Problem to solve:
Only the number is wanted: how many lines below contain "Tourism"?
┌────────
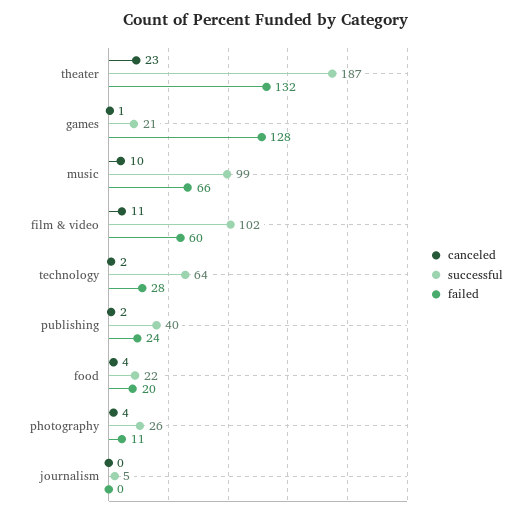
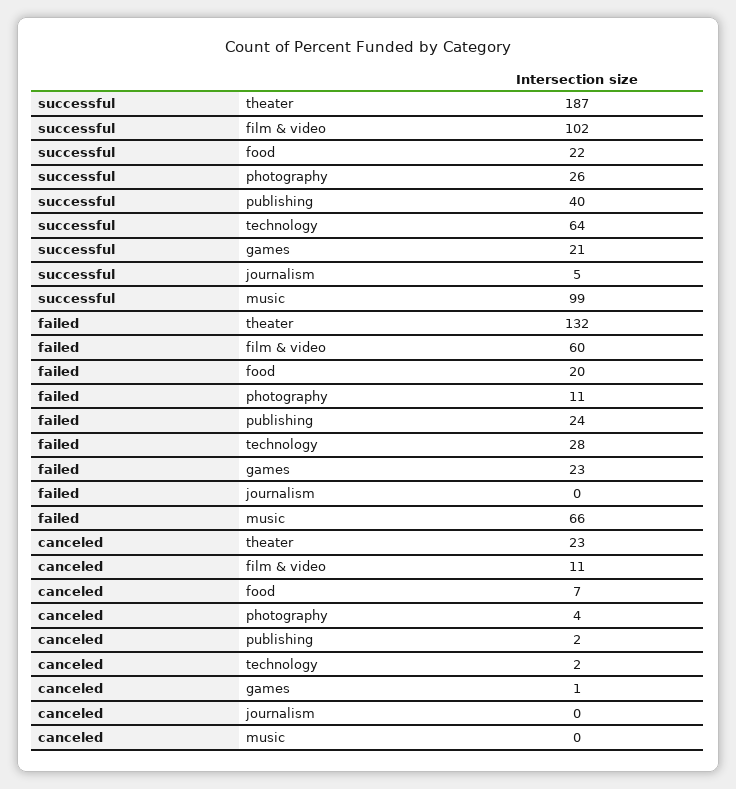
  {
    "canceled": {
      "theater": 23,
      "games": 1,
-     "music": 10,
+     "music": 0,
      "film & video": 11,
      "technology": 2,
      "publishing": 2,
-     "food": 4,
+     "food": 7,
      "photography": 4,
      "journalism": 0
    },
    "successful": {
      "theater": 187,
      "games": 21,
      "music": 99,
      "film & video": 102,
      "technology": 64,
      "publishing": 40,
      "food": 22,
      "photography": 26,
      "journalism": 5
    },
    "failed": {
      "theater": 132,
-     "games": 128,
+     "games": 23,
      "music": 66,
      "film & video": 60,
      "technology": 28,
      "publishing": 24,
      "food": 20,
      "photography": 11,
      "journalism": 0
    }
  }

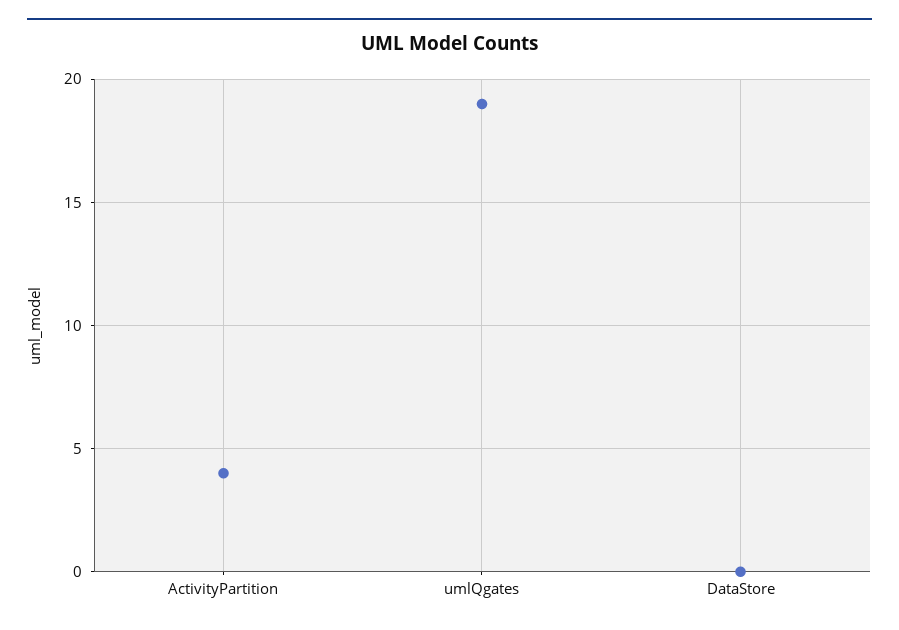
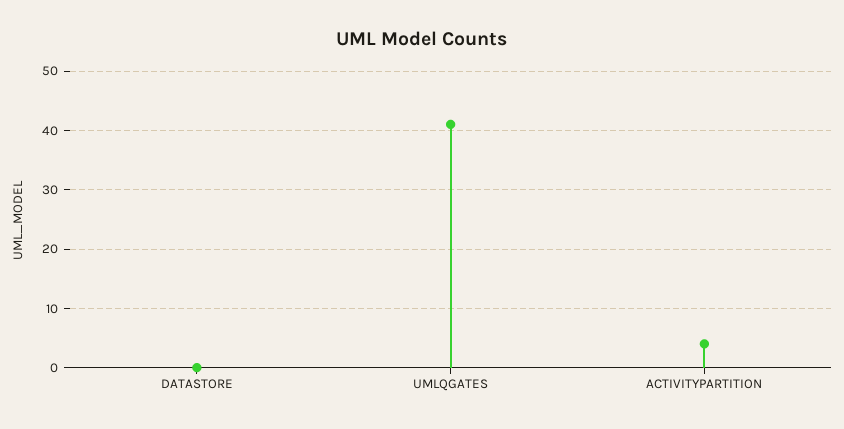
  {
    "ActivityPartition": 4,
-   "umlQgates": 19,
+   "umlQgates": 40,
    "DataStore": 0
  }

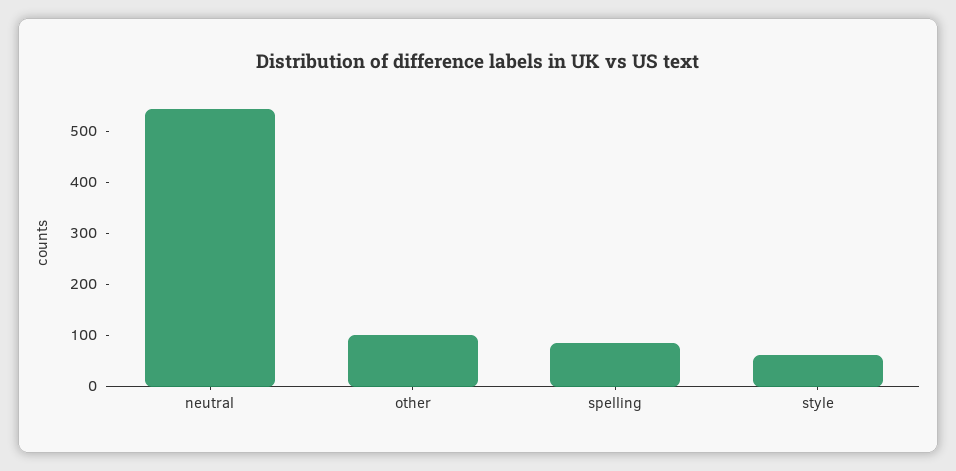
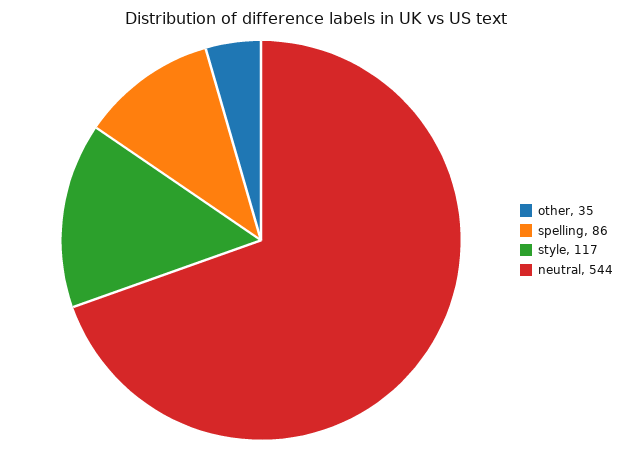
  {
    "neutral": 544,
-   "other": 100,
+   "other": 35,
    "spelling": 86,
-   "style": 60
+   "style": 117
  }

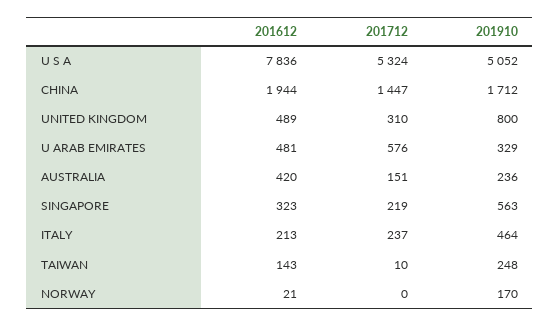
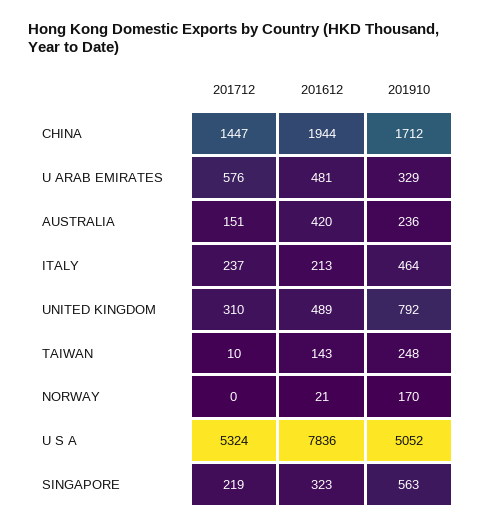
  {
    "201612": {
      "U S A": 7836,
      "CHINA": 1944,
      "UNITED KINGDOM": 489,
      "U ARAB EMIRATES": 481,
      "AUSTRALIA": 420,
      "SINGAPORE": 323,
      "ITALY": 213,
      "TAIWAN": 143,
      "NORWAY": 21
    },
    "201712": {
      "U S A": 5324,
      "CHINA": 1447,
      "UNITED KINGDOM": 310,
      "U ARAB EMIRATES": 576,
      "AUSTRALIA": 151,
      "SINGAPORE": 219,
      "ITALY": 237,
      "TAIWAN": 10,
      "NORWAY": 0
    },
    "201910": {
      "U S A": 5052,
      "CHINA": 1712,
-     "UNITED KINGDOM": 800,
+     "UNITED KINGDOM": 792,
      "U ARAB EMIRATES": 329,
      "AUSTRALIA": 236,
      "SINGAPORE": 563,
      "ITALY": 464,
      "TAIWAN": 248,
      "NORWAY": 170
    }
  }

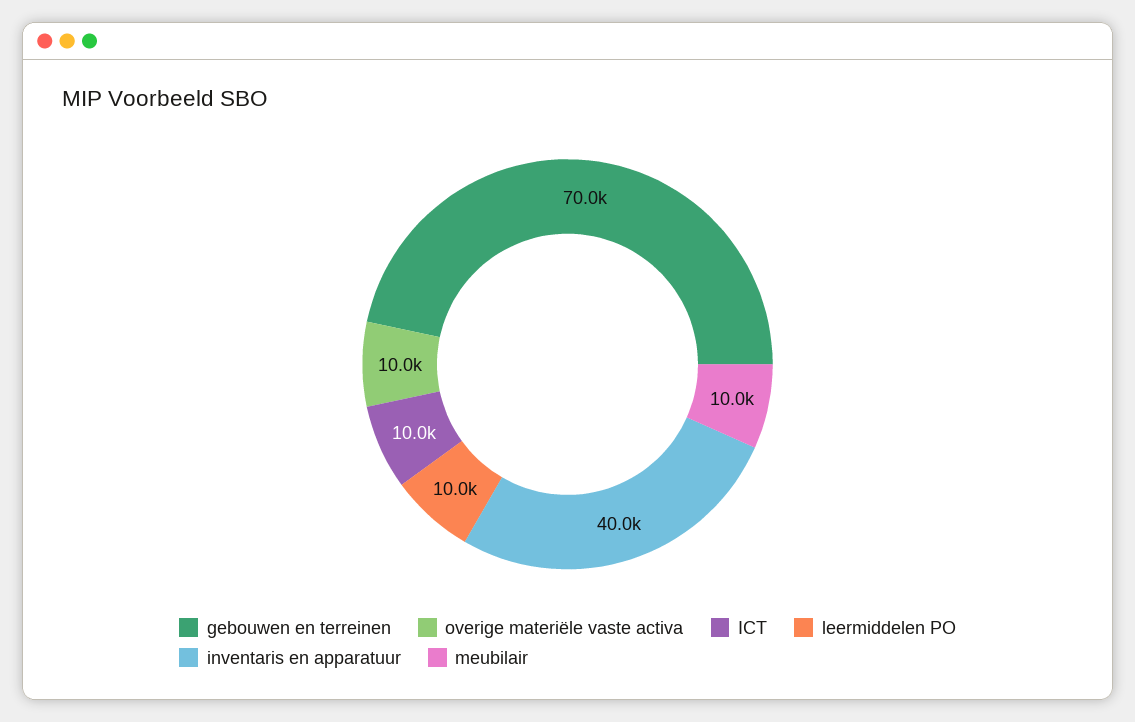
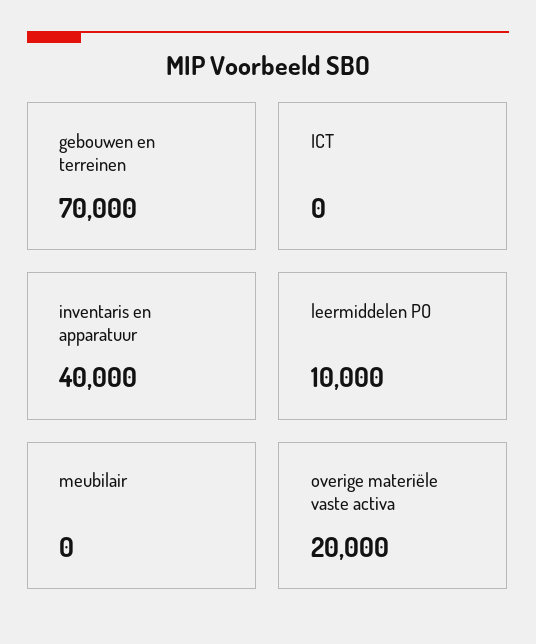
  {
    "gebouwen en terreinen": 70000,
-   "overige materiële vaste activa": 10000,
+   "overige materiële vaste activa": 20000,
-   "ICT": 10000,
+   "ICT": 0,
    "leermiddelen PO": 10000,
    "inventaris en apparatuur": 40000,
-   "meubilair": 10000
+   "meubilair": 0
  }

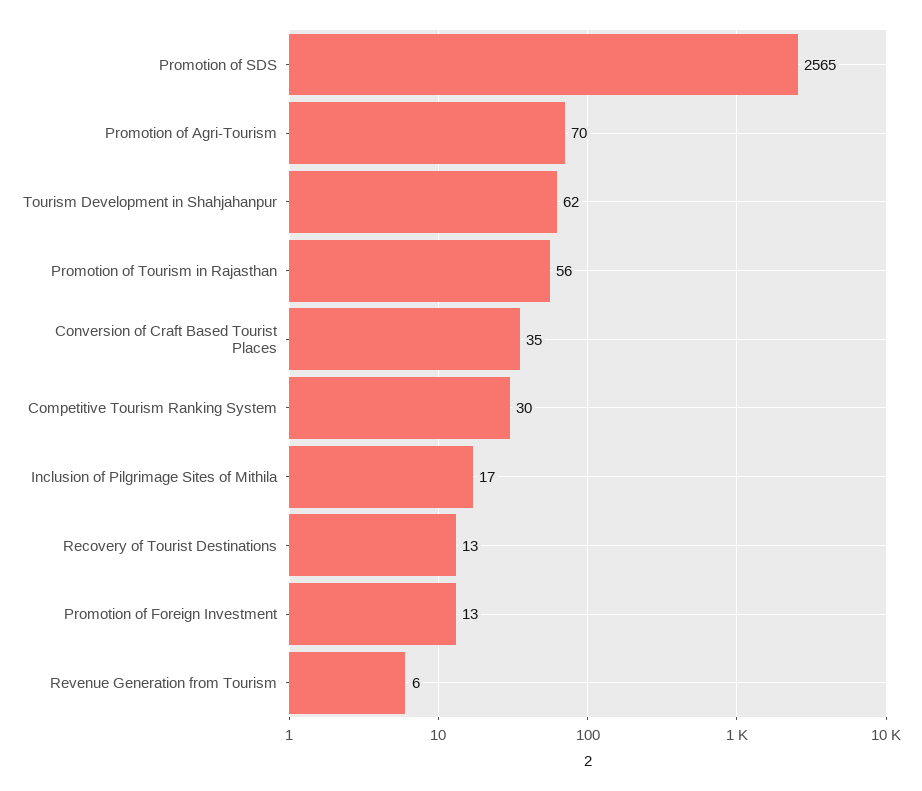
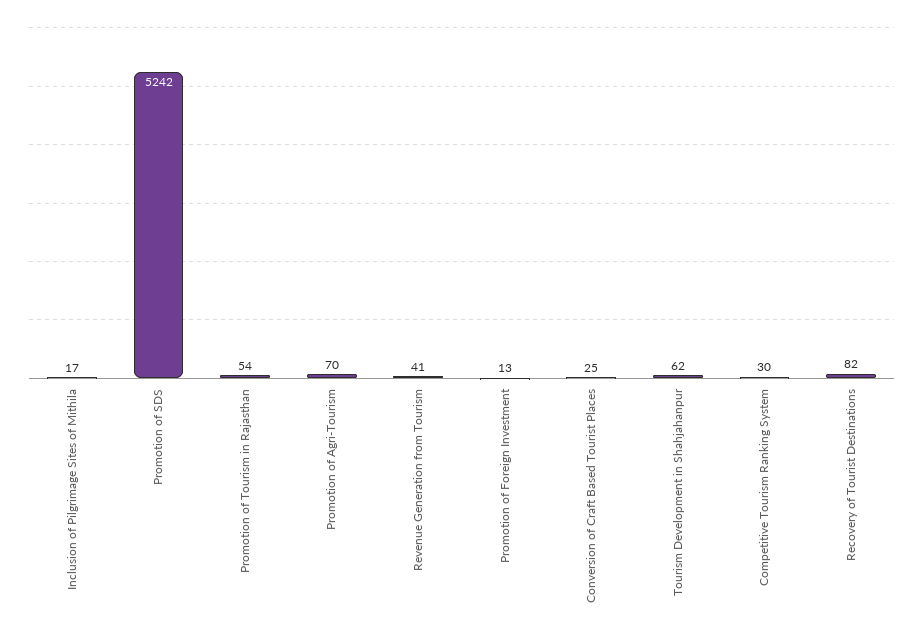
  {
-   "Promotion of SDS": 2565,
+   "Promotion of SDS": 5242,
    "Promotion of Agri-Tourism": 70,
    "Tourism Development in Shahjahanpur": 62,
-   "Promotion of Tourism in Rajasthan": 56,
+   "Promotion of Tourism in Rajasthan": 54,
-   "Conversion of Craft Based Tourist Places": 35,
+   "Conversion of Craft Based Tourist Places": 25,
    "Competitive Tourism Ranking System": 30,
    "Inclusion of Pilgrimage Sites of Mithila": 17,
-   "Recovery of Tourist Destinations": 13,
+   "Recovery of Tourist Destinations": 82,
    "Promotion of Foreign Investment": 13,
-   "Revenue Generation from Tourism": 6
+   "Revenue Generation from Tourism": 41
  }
└────────
Response box:
7